Никто, но во что переодеться не нашлось, а брать вещи Дима не хватило наглости. Или смелости. Или всего и сразу, только вот выкинуть испорченные брюки с рубашкой, которые и так безбожно измялись ото сна, мне проще.
– Бестолочь, – пани Магда вывод делает сама. – Ничего-то вы, молодежь, не разумеете! И не смотри, бери. Вещи чистые. Моего непутевого они, когда он ещё не раздобрел и не обнаглел окончательно.
– Спасибо, – я говорю растерянно.
Прижимаю к груди старую одежду Йиржи.
И к дверям в кухню, дабы переодеться, развернуть себя даю.
– И платок на голову повяжи, непутевая! – пани Гавелкова кричит.
Плюется, поскольку платок, подумав, я всё же повязываю, однако неправильно, и пани Магда, отвешивая подзатыльник и заставляя наклониться, мне его споро и ловко перевязывает.
По-человечьи.
Спрашивает, отступая и оглядывая придирчиво, деловито:
– Окна мыть будешь?
– Буду.
– Крахмалом мой, он лучше любой химии, – она, пожевав губы и подумав, велит.

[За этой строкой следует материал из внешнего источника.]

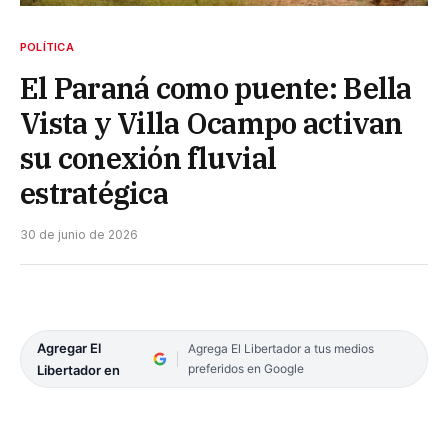
POLÍTICA
El Paraná como puente: Bella
Vista y Villa Ocampo activan
su conexión fluvial
estratégica
30 de junio de 2026
Agregar El
Agrega El Libertador a tus medios
preferidos en Google
Libertador en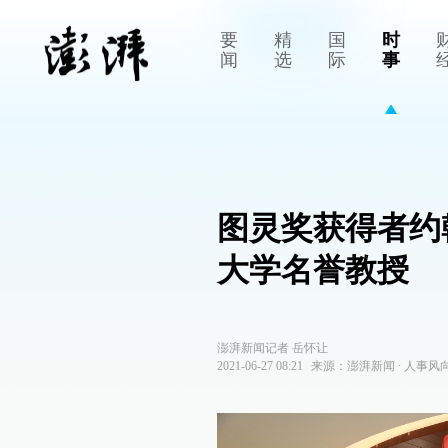
要
精
国
时
闻
选
际
事
图灵奖获得者约
大学名誉教授
澎湃新闻记者 岳怀让
2021-06-27 08:21
来源：
澎湃新闻
∙
人事风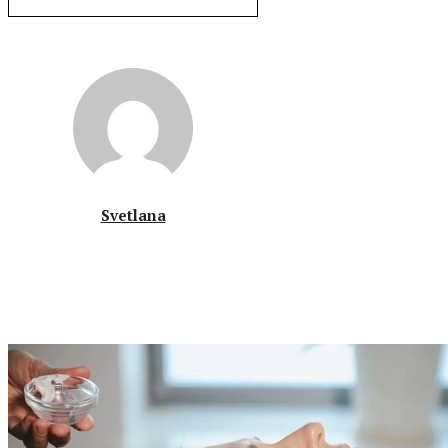
Svetlana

Оставляет этот самый крахмал на столе, чтобы к дверям твёрдым гренадерским шагом направиться, остановиться на самом пороге и через плечо обеспокоенно и в тоже время иронично поинтересоваться:
– Сама-то справишься?
– Справлюсь, пани Магда.
Я справлюсь сама.
Сделаю то, что сделать должна была уже очень давно, но не сделала. Не приехала, объехав полмира, сюда.
И прав был Дим, что я стрекоза.
– Попрыгунья Стрекоза… – я бормочу сердито.
Распластываюсь на полу гостиной, ибо ковер оказывается тяжёлым, пыльным и неповоротливым. Громоздким, и мы с Айтом, что спустился бесшумно и по пятам следовал за мной, дотолкать его до террасы не можем.
– Всё, сдаюсь, – я пыхчу.
И от Айта, утешающе фыркающего над ухом и тыкающегося мокрым носом мне в шею, я жмурюсь и отмахиваюсь.
Перекатываюсь, устраиваясь удобней.
Распахиваю глаза, чтобы увидеть… Дима, который оказывается рядом ещё более бесшумно и незаметно, чем его же собака, словно подкрадывается, заставляя вздрогнуть, выдать неловкую под пристальным взглядом улыбку и Айта за крепкую шею обхватить.
Проинформировать, поправляя сползший на глаза платок, бодро:
– У нас внеплановый санитарный день. Моем, убираем, стираем.
Таскаем ковры.
Ковёр, который Дим отбирает молча, уносит во двор. И мусорные огромные пакеты он утаскивает сам, приносит ненайденную мной стремянку, с которой снимать остатки штор удобней, чем со стула на носочках.
Дим помогает.
Без слов.
Вот только тишина, обычно раздражающая и тягостная, с ним не напрягает и работать у нас выходит… слаженно. Привычно, и пани Гавелкова, что приносит на обед ещё четыре пакета кастрюль и кастрюлек, лишь качает непонятно головой.
Не вмешивается.
И в четвёртый раз она появляется лишь тогда, когда я домываю полы, а Дим, опустившись на ступени террасы, курит. Она приходит вместе с беспутным племянником, что выглядит отвратительно бодрым, жмёт, гремя кучей браслетов, руку Диму и радостно оглашает, что ужин у него сегодня за завтрак.